__ACTIVITIES__
a: Reproduce the stretch of the notebook excerpt on single-age population data from "Now we'll extract" through "pop_age_excel = pd.ExcelFile(pop_age_file_path)".
b: Carry on the notebook excerpt about Singapore's population by single age from the point where it stops.

__EXCERPTED PASSAGE__
Dataset now includes 151 records spanning 150 years!


# Working with Population by Single Age Data

Now we'll extract Singapore data from the WPP2024_POP_F01_1_POPULATION_SINGLE_AGE_BOTH_SEXES file, which contains detailed population data by single age groups.

In [12]:
# Check for the population by single age file
pop_age_file_path = 'WPP2024_POP_F01_1_POPULATION_SINGLE_AGE_BOTH_SEXES.xlsx'

print("=== CHECKING POPULATION BY SINGLE AGE FILE ===")
if os.path.exists(pop_age_file_path):
    print(f"✓ Found file: {pop_age_file_path}")
    
    # Check available sheets
    pop_age_excel = pd.ExcelFile(pop_age_file_path)
    pop_age_sheets = pop_age_excel.sheet_names
    print(f"Available sheets in {pop_age_file_path}:")
    for i, sheet in enumerate(pop_age_sheets):
        print(f"{i+1}. {sheet}")
    
    # Look for Estimates and Medium variant sheets
    target_sheets = ['Estimates', 'Medium variant']
    available_target_sheets = [sheet for sheet in target_sheets if sheet in pop_age_sheets]
    print(f"\nTarget sheets found: {available_target_sheets}")
    
else:
    print(f"❌ File not found: {pop_age_file_path}")
    print(f"Current directory: {os.getcwd()}")

[Dataset excerpts]
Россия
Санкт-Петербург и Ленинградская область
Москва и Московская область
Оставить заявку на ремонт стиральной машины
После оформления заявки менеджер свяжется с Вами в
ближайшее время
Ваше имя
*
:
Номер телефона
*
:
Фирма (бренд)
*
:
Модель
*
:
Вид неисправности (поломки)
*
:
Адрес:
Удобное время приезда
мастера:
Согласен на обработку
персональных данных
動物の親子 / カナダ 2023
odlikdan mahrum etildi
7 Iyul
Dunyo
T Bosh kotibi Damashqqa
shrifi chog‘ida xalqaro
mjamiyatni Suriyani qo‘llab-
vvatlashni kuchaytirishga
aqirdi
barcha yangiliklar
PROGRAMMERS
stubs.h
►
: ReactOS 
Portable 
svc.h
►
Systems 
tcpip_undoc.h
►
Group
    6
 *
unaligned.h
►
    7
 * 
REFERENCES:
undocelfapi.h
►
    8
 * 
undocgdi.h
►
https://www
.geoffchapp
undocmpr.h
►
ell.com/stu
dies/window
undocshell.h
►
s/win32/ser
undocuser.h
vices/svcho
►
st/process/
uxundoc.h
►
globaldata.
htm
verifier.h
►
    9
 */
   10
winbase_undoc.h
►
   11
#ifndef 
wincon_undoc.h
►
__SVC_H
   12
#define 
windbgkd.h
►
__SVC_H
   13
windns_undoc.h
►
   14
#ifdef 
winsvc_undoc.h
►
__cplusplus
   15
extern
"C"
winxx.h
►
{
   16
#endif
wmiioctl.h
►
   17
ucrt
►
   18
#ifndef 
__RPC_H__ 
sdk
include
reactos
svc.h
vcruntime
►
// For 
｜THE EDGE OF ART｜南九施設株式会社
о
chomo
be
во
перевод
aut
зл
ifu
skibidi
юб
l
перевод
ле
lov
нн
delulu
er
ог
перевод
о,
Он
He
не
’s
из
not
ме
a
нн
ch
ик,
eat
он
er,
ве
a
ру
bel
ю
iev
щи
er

__RESPONSES TO THE TASKS__
a:
Now we'll extract Singapore data from the WPP2024_POP_F01_1_POPULATION_SINGLE_AGE_BOTH_SEXES file, which contains detailed population data by single age groups.

In [12]:
# Check for the population by single age file
pop_age_file_path = 'WPP2024_POP_F01_1_POPULATION_SINGLE_AGE_BOTH_SEXES.xlsx'

print("=== CHECKING POPULATION BY SINGLE AGE FILE ===")
if os.path.exists(pop_age_file_path):
    print(f"✓ Found file: {pop_age_file_path}")
    
    # Check available sheets
    pop_age_excel = pd.ExcelFile(pop_age_file_path)

b:
    print(f"Available files: {[f for f in os.listdir('.') if f.endswith('.xlsx')]}")

=== CHECKING POPULATION BY SINGLE AGE FILE ===
✓ Found file: WPP2024_POP_F01_1_POPULATION_SINGLE_AGE_BOTH_SEXES.xlsx
Available sheets in WPP2024_POP_F01_1_POPULATION_SINGLE_AGE_BOTH_SEXES.xlsx:
1. Estimates
2. Medium variant
3. High variant
4. Low variant
5. Constant-fertility
6. Instant-replacement
7. Instant-replacement zero migr
8. Momentum
9. Zero-migration
10. Constant-mortality
11. No change
12. No fertility below age 18
13. Accelerated ABR decline
14. Accelarated ABR decline recup
15. NOTES

Target sheets found: ['Estimates', 'Medium variant']


In [13]:
# Read the Estimates sheet first
print("=== READING ESTIMATES SHEET (POPULATION BY SINGLE AGE) ===")

# Try different header rows to find the correct one
for header_row in [14, 15, 16, 17, 18]:
    print(f"\nTrying header row {header_row}:")
    try:
        pop_estimates_df = pd.read_excel(pop_age_file_path, sheet_name='Estimates', header=header_row)
        print(f"Shape: {pop_estimates_df.shape}")
        print(f"First 10 columns: {list(pop_estimates_df.columns)[:10]}")
        
        # Check if we have the location column
        if 'Region, subregion, country or area *' in pop_estimates_df.columns:
            print("✓ Found location column!")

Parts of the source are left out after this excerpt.